Bluetooth provides security by enforcing different service security levels, ranging from no security to encryption and authentication. Additionally, Bluetooth allows for user-based authentication and fine-grained access control through the application layers.
Bluetooth 4.2 improves security by introducing the ability to reuse keys generated via Secure Connections on either physical transport (low energy or BR/EDR), as well as by utilizing FIPS-approved algorithms (AES-CMAC and P-256 elliptic curve). Additionally, low energy pairing results in the generation of a Long-Term Key (LTK) rather than a Link Key.
Security Mode 1 Level 4 is the most secure and is recommended for all 4.2 low energy connections. Secure Connections Only Mode is also available to ensure only FIPS-approved algorithms are used.
Key Hierarchy uses a single 128-bit static but random value called Encryption Root (ER) and a 16-bit Diversifier (DIV) unique to each trusted device to generate the secret keys. During reconnection, the remote device sends its EDIV, which is a masked version of DIV, and the local device can then regenerate the LTK and/or CSRK from its ER and the passed EDIV.

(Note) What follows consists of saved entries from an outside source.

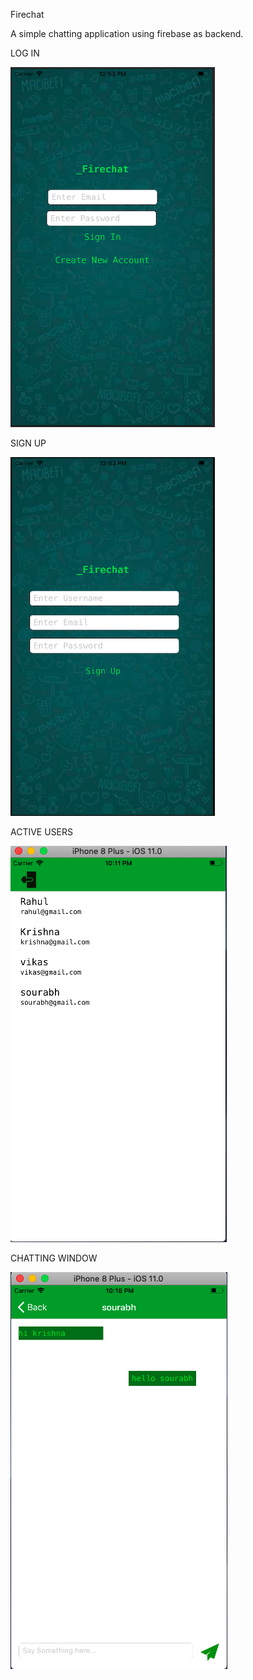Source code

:  Firechat
 
 A simple chatting application using firebase as backend.
 
 LOG IN
 
![alt text](https://github.com/KrishnaGunjal/Firechat/blob/master/Screenshots/Sign%20In.png)

SIGN UP

![alt text](https://github.com/KrishnaGunjal/Firechat/blob/master/Screenshots/Sign%20Up.png)

ACTIVE USERS

![alt text](https://github.com/KrishnaGunjal/Firechat/blob/master/Screenshots/Active%20Users.png)

CHATTING WINDOW

![alt text](https://github.com/KrishnaGunjal/Firechat/blob/master/Screenshots/Chatting%20Window.png)
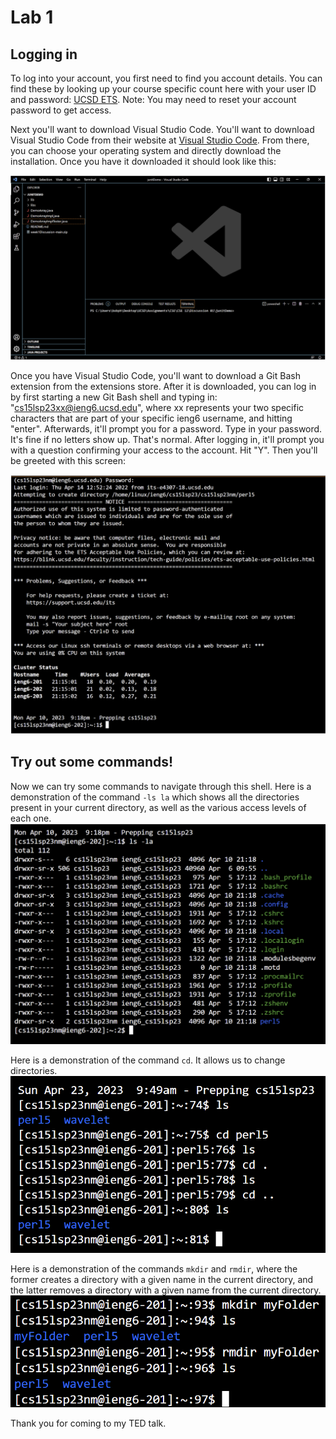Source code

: Lab 1
=====
## Logging in

To log into your account, you first need to find you account details. You can find these by looking up your course specific count here with your user ID and password: [UCSD ETS](https://sdacs.ucsd.edu/~icc/index.php).
Note: You may need to reset your account password to get access.

Next you'll want to download Visual Studio Code. You'll want to download Visual Studio Code from their website at [Visual Studio Code](https://code.visualstudio.com/). From there, you can choose your operating system and directly download the installation. 
Once you have it downloaded it should look like this:

![Image](vscInstall.png)

Once you have Visual Studio Code, you'll want to download a Git Bash extension from the extensions store. After it is downloaded, you can log in by first starting a new Git Bash shell and typing in: "cs15lsp23xx@ieng6.ucsd.edu", where xx represents your two specific characters that are part of your specific ieng6 username, and hitting "enter". Afterwards, it'll prompt you for a password. Type in your password. It's fine if no letters show up. That's normal. After logging in, it'll prompt you with a question confirming your access to the account. Hit "Y". Then you'll be greeted with this screen:

![Image](login.png)

## Try out some commands!
Now we can try some commands to navigate through this shell. Here is a demonstration of the command `-ls la` which shows all the directories present in your current directory, as well as the various access levels of each one.
![Image](lsla.png)

Here is a demonstration of the command `cd`. It allows us to change directories.
![Image](cd.png)

Here is a demonstration of the commands `mkdir` and `rmdir`, where the former creates a directory with a given name in the current directory, and the latter removes a directory with a given name from the current directory.
![Image](mkdir.png)

Thank you for coming to my TED talk.

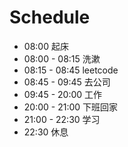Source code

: # Schedule

+ 08:00 起床
+ 08:00 - 08:15 洗漱
+ 08:15 - 08:45 leetcode
+ 08:45 - 09:45 去公司
+ 09:45 - 20:00 工作
+ 20:00 - 21:00 下班回家
+ 21:00 - 22:30 学习
+ 22:30 休息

The LTK in Bluetooth 4.2 is used to encrypt the link and distribute keys such as the IRK and CSRK, providing improved protection against passive eavesdropping and MITM during pairing.
Bluetooth Low Energy provides confidentiality and authentication through AES-CCM. AES-CCM provides encryption setup to provide confidentiality and data signing to provide authentication.
The LTK is used to generate a secure link between two Bluetooth devices. It is derived from the Intermediate LTK and a keyID using an AES-CMAC function h7.
Security vulnerabilities associated with Bluetooth include using static link keys, weak PINs, lack of MITM protection, no user authentication, and limited security services.
Bluetooth is vulnerable to various attacks such as Bluesnarfing, Bluejacking, Bluebugging, Car Whisperer, Denial of Service, Fuzzing Attacks, Pairing Eavesdropping, and Secure Simple Pairing Attacks. These attacks can allow attackers to gain access to data stored on Bluetooth-enabled devices, send messages, eavesdrop on phone calls, and exploit other services or features offered by the device.
Organizations should implement countermeasures to address specific threats and vulnerabilities, incorporate security policies and awareness-based education, and ensure staff understanding and knowledge of Bluetooth throughout the entire lifecycle of Bluetooth solutions.
Bluetooth reduces interference and transmission errors by using Frequency-Hopping Spread Spectrum (FHSS) technology.